Sanguine over the relative ease with which some bold economic policy decisions like diesel price “deregulation” have been taken in recent weeks, finance minister P Chidambaram on Tuesday sought to place the India story aggressively before global investors as he began a four-nation tour aimed at boosting capital inflows.
In Hong Kong, Chidambaram promised more policy action in the days ahead and a relentless focus on fiscal prudence. He also hinted at a revenue strategy entailing an expansion of the tax base rather than a hike in rates and analysts saw this as a sign that Budget 2013 would be devoid of tax hikes.
Keen to avert a sovereign rating downgrade for the country, Chidambaram used the overseas platform to announce that he was aiming to introduce the Bill on goods and services tax (GST), expected to bolster the government’s revenue base, in the monsoon session of Parliament in August and get it passed by December.
On Tuesday, Standard & Poor’s issued an analysis saying a negative outlook for India has a more than 50% chance of getting confirmed.
The minister said he was “very confident” that a rating downgrade won't happen, adding that the new Cabinet Committee on Investments’ first meeting will be held by January end, with key focus on faster approvals for infrastructure projects. The FM projected a 6-7% economic growth for Asia’s third-largest economy this fiscal and 8% for 2014-15 and promised to continue with the economic policy overhaul.
The minister’s visit to Hong Kong, Singapore, London and Frankfurt marks the beginning of New Delhi’s plank of dispatching Cabinet ministers across the world to directly explain to the key figures in global financial centres about the reform measures the country has recently adopted to restore investor confidence. Chidambaram will later visit New York and Dubai. India needs capital inflows to bridge a current account deficit that has swelled to a record $22.31 billion or 5.4% of the GDP in the quarter ended September 30.

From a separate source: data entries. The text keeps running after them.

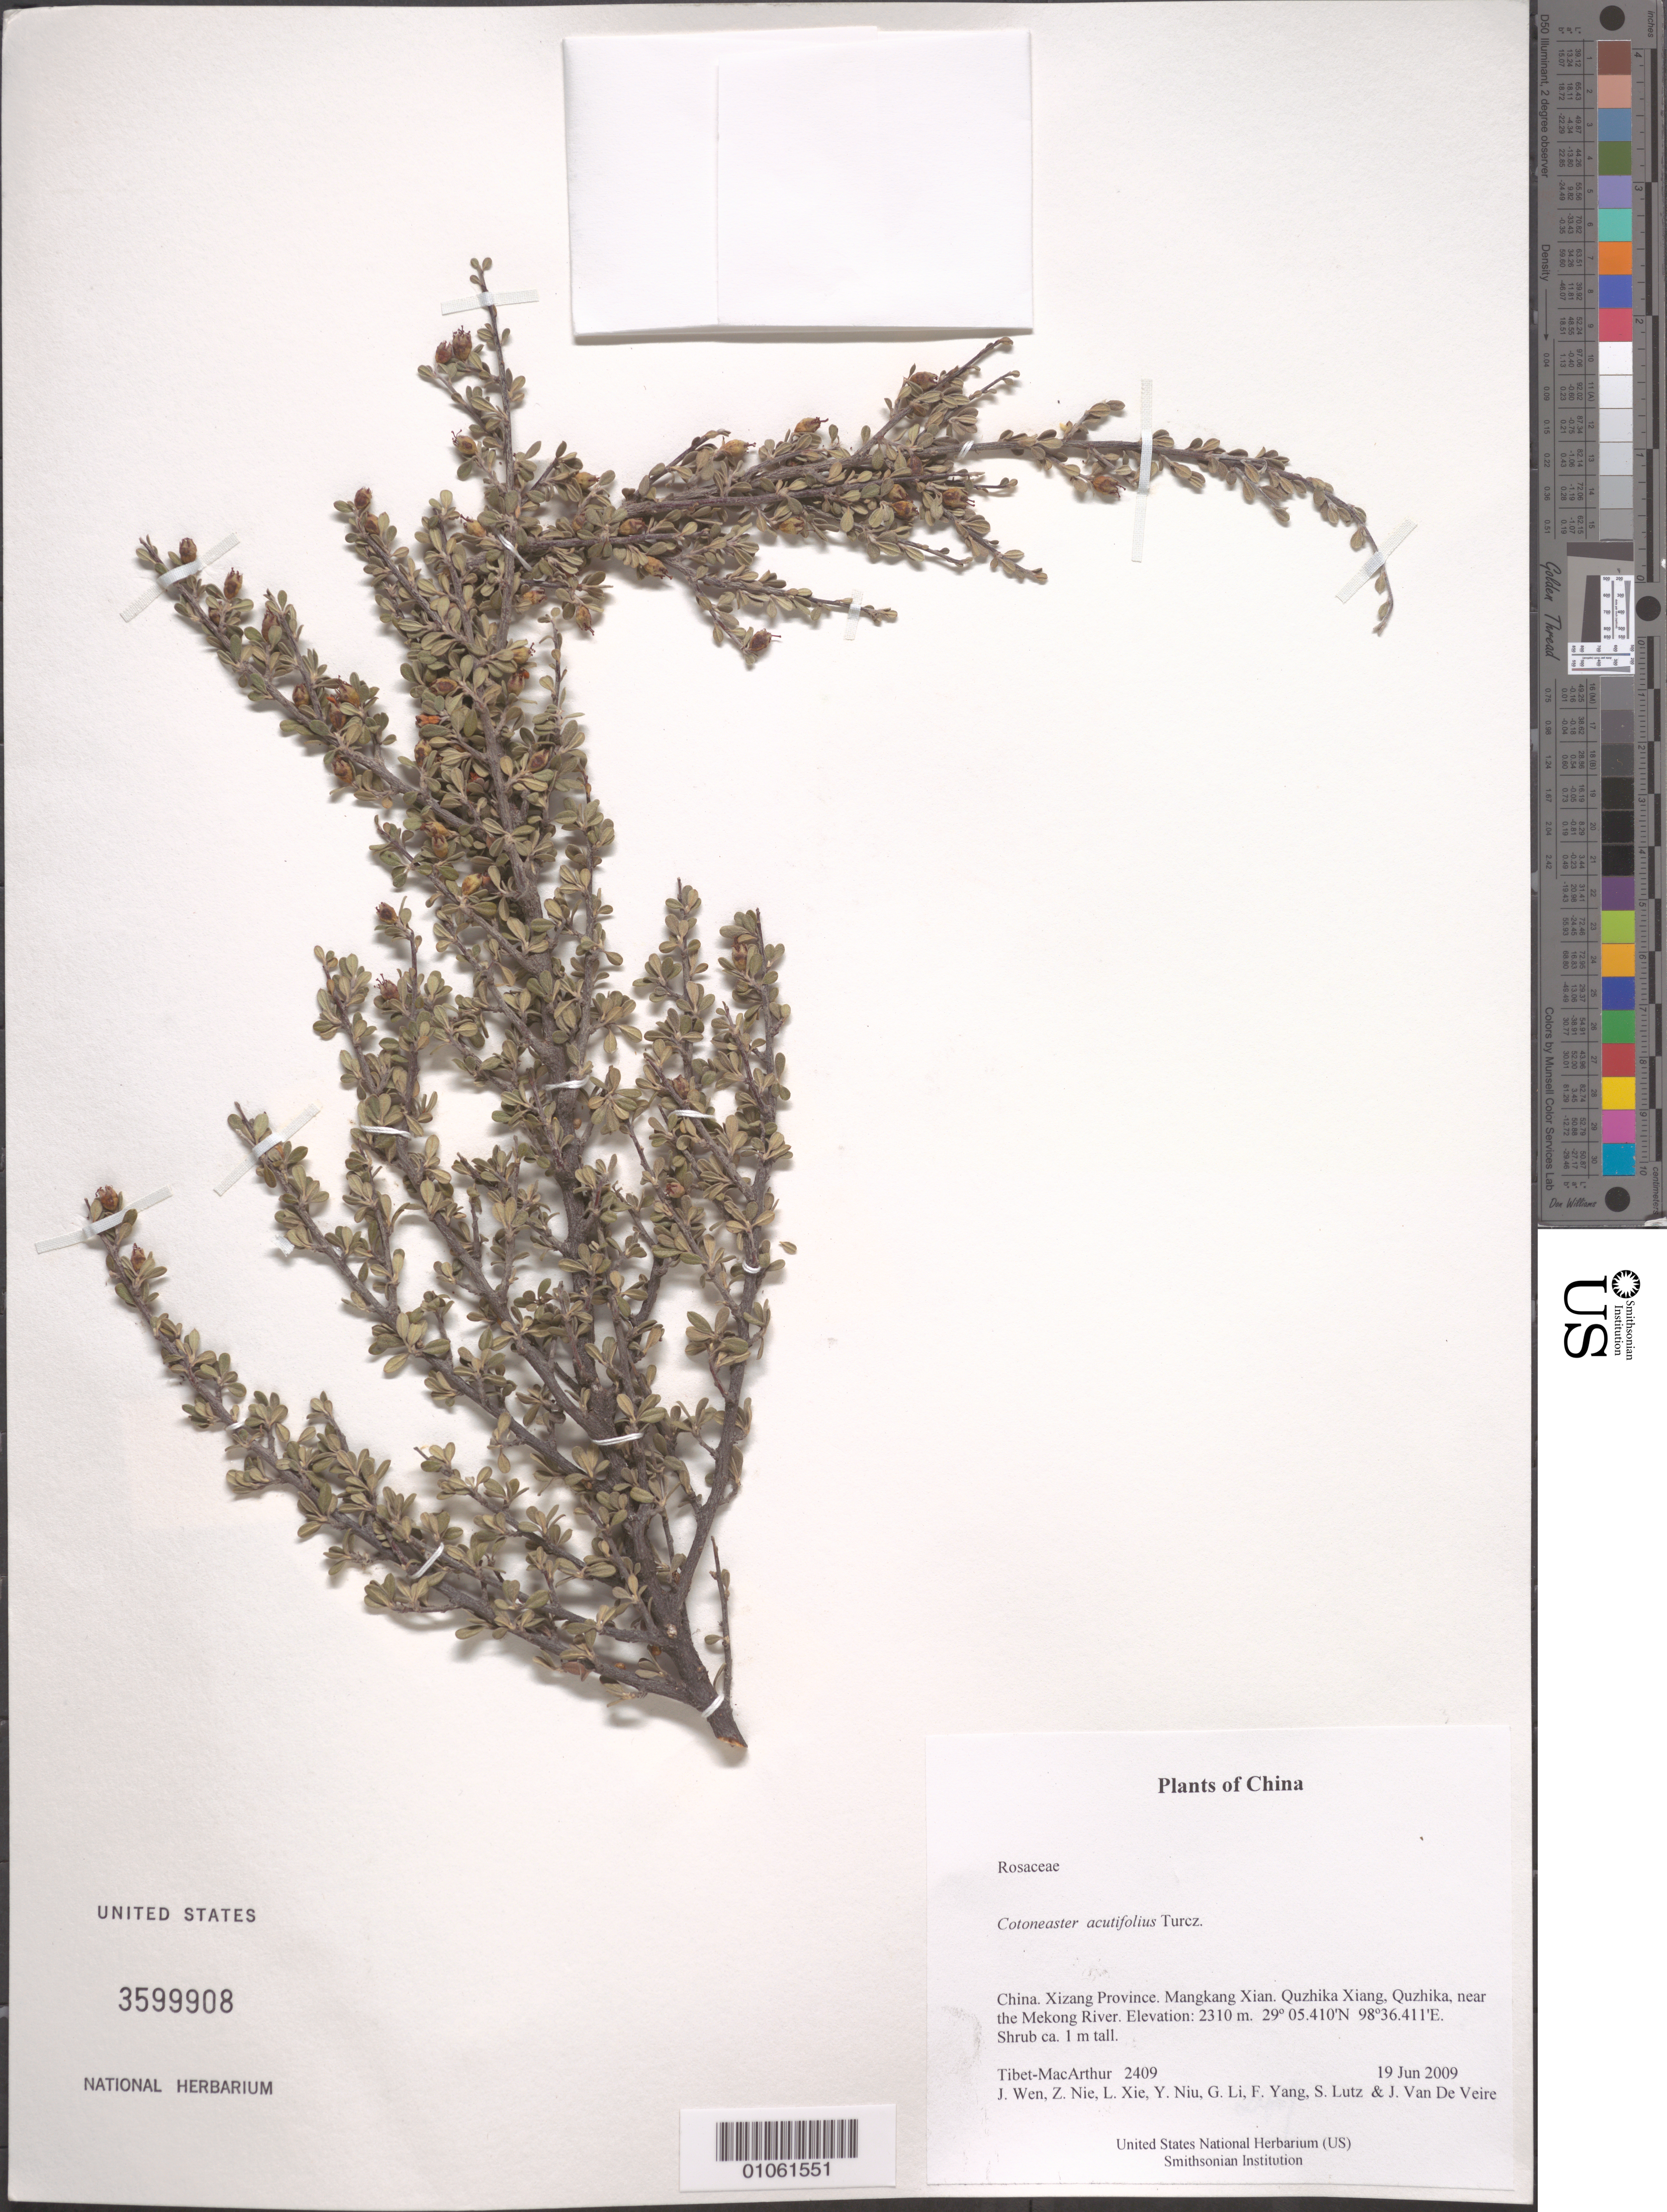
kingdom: Plantae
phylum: Tracheophyta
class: Magnoliopsida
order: Rosales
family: Rosaceae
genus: Cotoneaster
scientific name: Cotoneaster acutifolius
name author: Turcz.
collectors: Tibet-MacArthur, J. Wen, Z. Nie, L. Xie, Y. Niu, G. Li, F. Yang, S. Lutz & J. Van De Veire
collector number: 2409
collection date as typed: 19 Jun 2009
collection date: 2009-06-19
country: China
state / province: Xizang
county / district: Mangkang Xian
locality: Quzhika Xiang, Quzhika, near the Mekong River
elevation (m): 2310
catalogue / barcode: US 3599908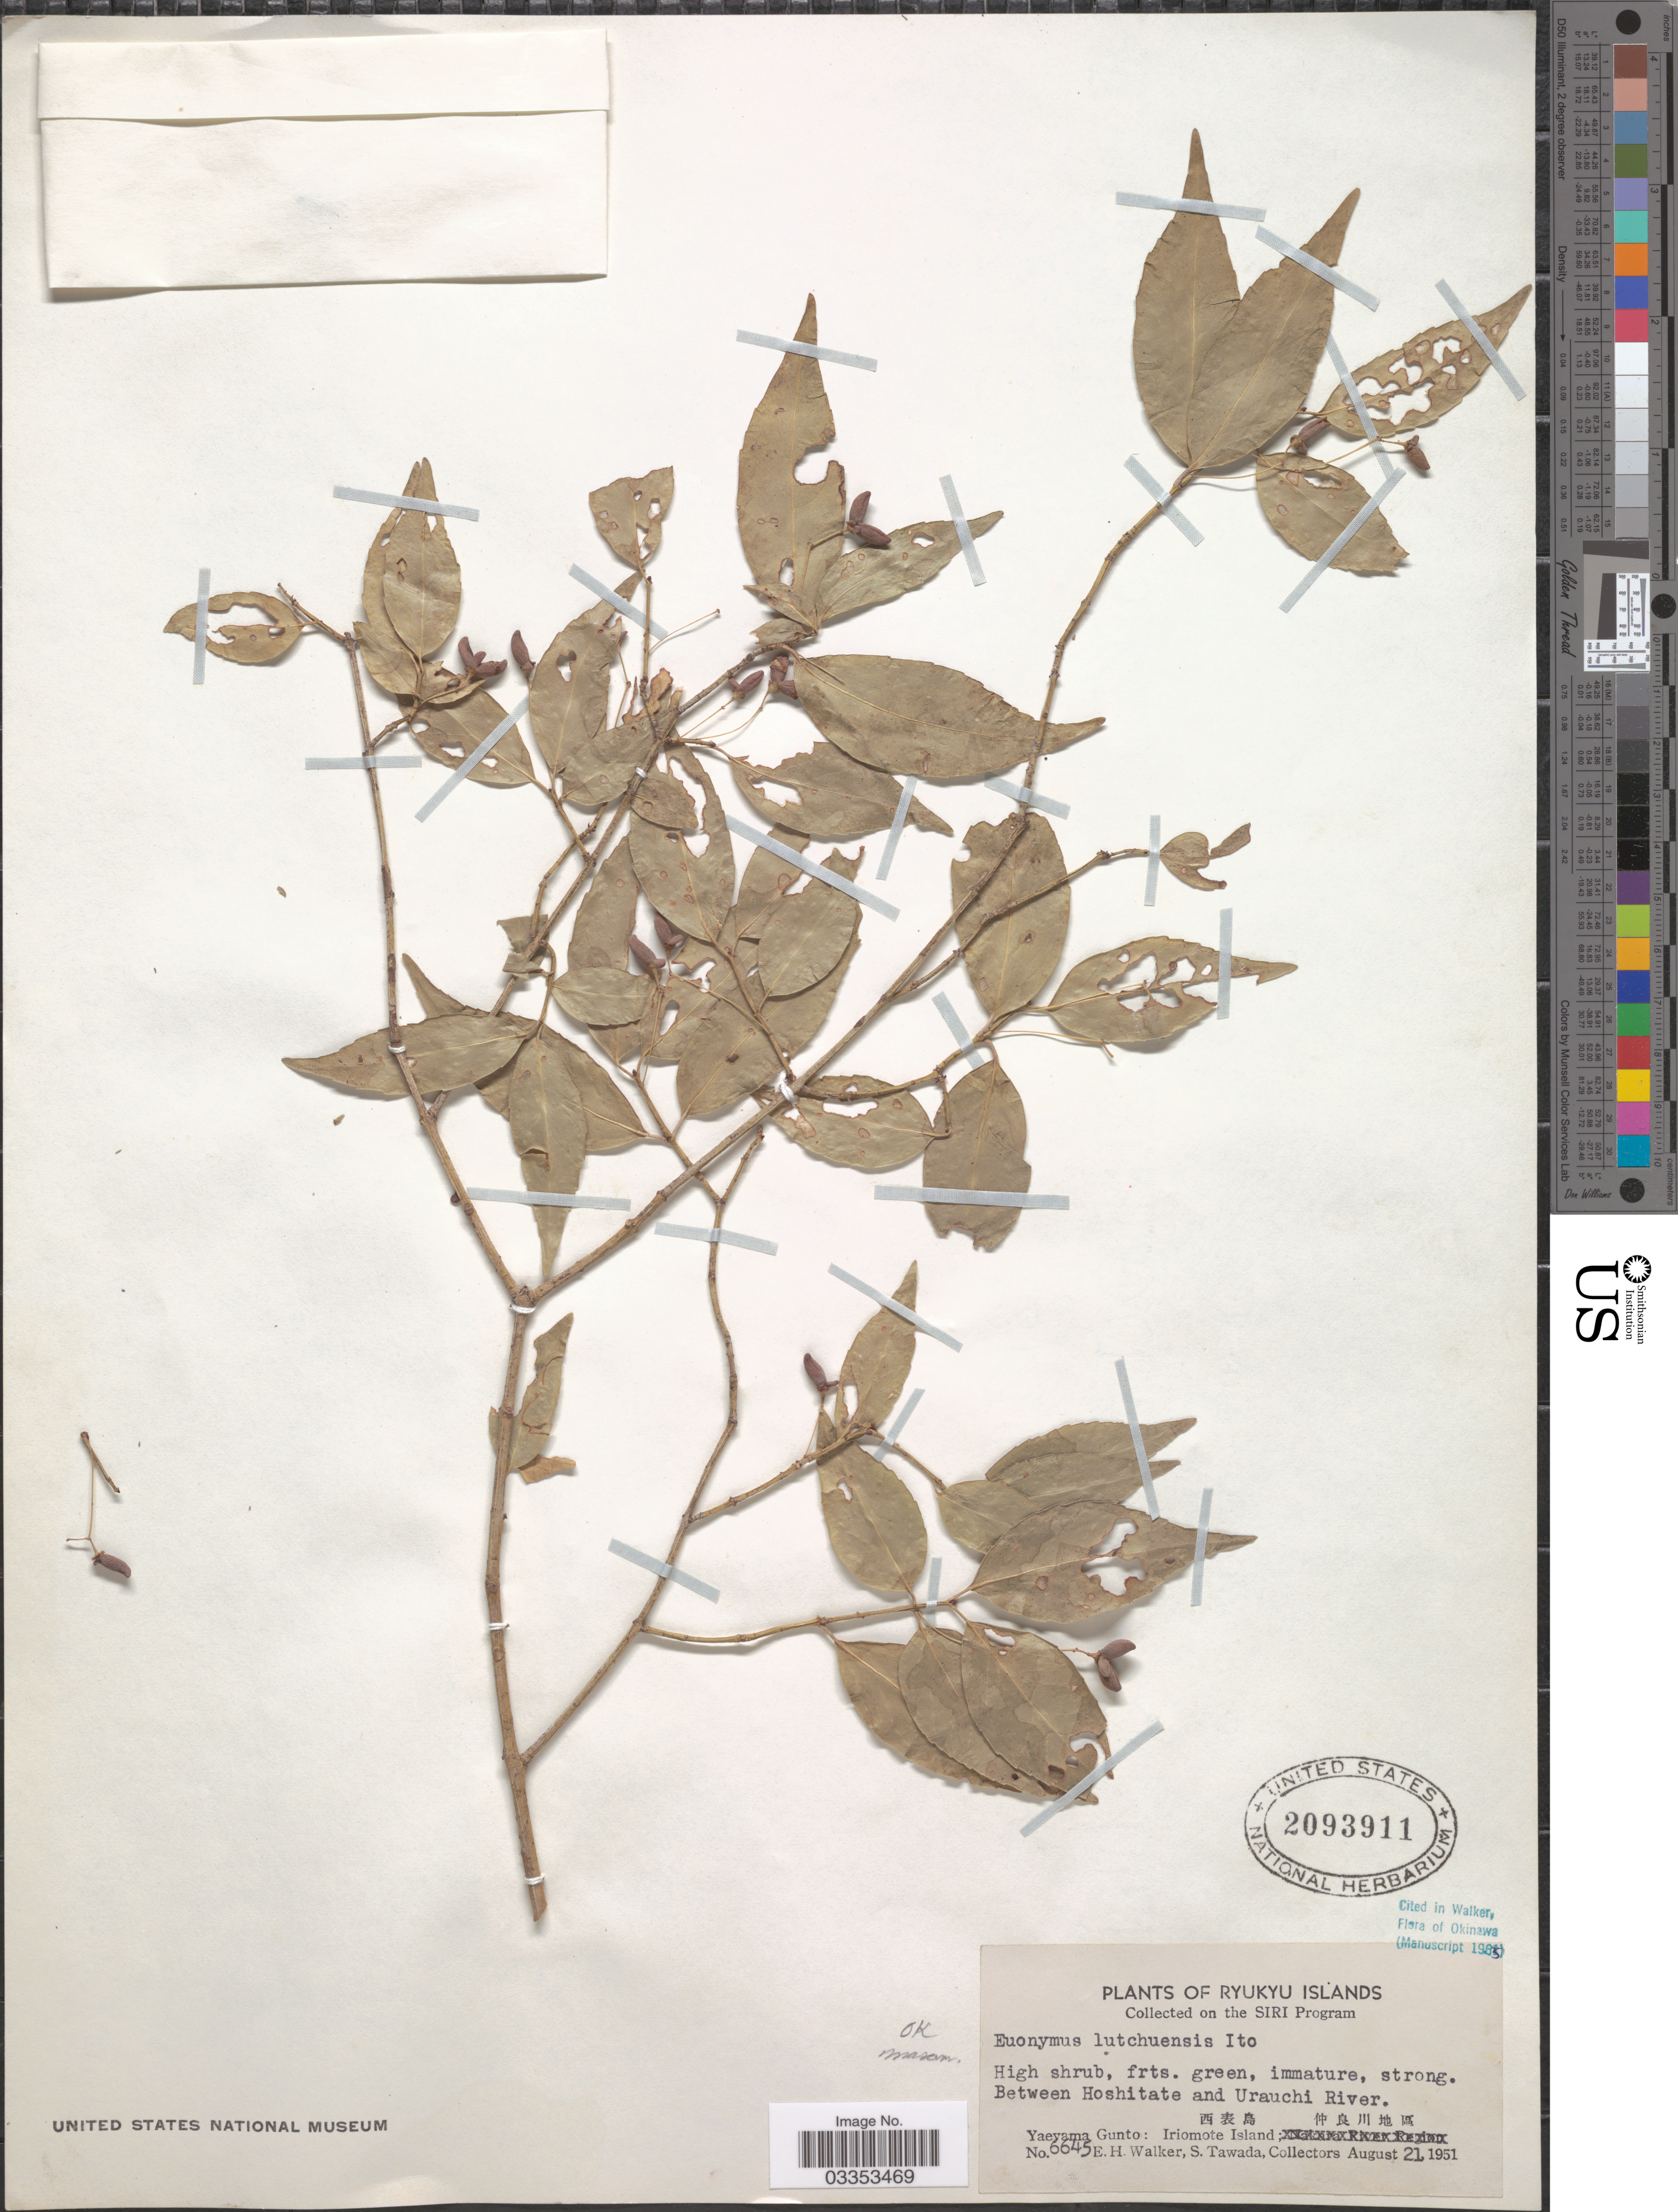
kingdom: Plantae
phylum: Tracheophyta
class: Magnoliopsida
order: Celastrales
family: Celastraceae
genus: Euonymus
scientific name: Euonymus lutchuensis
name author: T. Itô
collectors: E. H. Walker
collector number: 6645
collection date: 1951-08-21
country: Japan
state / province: Okinawa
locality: Ryukyu Islands. Between Hoshitate and Urauchi River. [Foreign script] [Foreign script]. Yaeyama Gunto: Iriomote Island.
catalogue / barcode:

Even as Chidambaram told investors in Hong Kong that the General Anti-Avoidance Rules or GAAR that unnerved investors earlier in the year had been efficiently handled (“the ghost of GAAR has been tamed”), key policymakers back home have made progress in indirect tax reforms. FE has learned that two committees led by revenue secretary Sumit Bose have given separate reports about the structure of the proposed GST and issues related to compensation to state governments to an empowered panel of state finance ministers. “The reports submitted on Tuesday, however, have left the issue of a GST rate to the empowered panel to decide for itself,” said a source.
The FM said fiscal prudence will be a key part of his budget and pledged to deepen economic policy overhaul by implementing GST. For the time being, the focus is on expenditure control, but going forward, expanding tax base would be key to fiscal correction.
“It’s absolutely important to signal to the world that we are on the path of fiscal consolidation,” overseas reports said quoting Chidambaram. Approval for GST by December is ambitious but doable, he said.
He was confident of not breaching the country's fiscal deficit to his target of 5.3% of GDP this year “under any circumstance”. The idea is to improve tax collection and expand the tax base to progressively cut fiscal deficit by 0.6% until it falls to 3% in four years.
He is also hopeful of restricting fiscal deficit to 4.8% of GDP next fiscal. India is curtailing spending in the short term but hopes to stick to fiscal consolidation path by increasing revenue by simplifying tax procedure, not by raising tax rates. The recent rail fare raise itself may add $1 billion revenues.
Chidambaram said he would like interest rates to moderate, an apparent appeal to the RBI which is preparing for a monetary policy review on January 29. For the central bank, wholesale price inflation at 7.18% in December is still a concern. The finance minister said the final call on borrowing costs rests with the RBI.
The minister said there is no reason for a credit ratings downgrade. Standard & Poor’s and Fitch Ratings had last year warned of stripping the country of its investment-grade credit rating on risks including fiscal and trade deficits.
The minister said the country has taken small but significant steps in the recent past. “Add all these together, and we will see we have traveled quite a distance. There’s no case at all to downgrade India,” he said. The minister explained to the investor community about last week's freeing of diesel price from government control that could eliminate oil subsidy entirely in two years, opening up retail and aviation businesses to greater foreign ownership, setting up a cabinet panel to clear pending major investment projects and easing of rules on foreign borrowing for select businesses.
Chidambaram also told investors about last month's relaxation in foreign borrowing limit for both the government and businesses. In December, foreign investment limit in government securities and corporate bonds were raised by $5 billion each, extending the overall foreign institutional investment limit in Indian bonds to $75 billion. The ceiling for government securities were raised with no residual maturity constraint. Besides easing the liquidity crunch, the move is expected to help rupee appreciate and help in bridging current account deficit.
The finance minister told a news agency that it was universally acknowledged that the country has handled the GAAR situation fairly effectively and buried the “ghost of GAAR.” The rules introduced at the beginning of the fiscal to check aggressive tax avoidance was diluted last week. GAAR will now come into force from April 1, 2016 as against the original schedule of April 1, 2014. Chidambaram held the changes made to the rules were fair, just and non-discriminatory.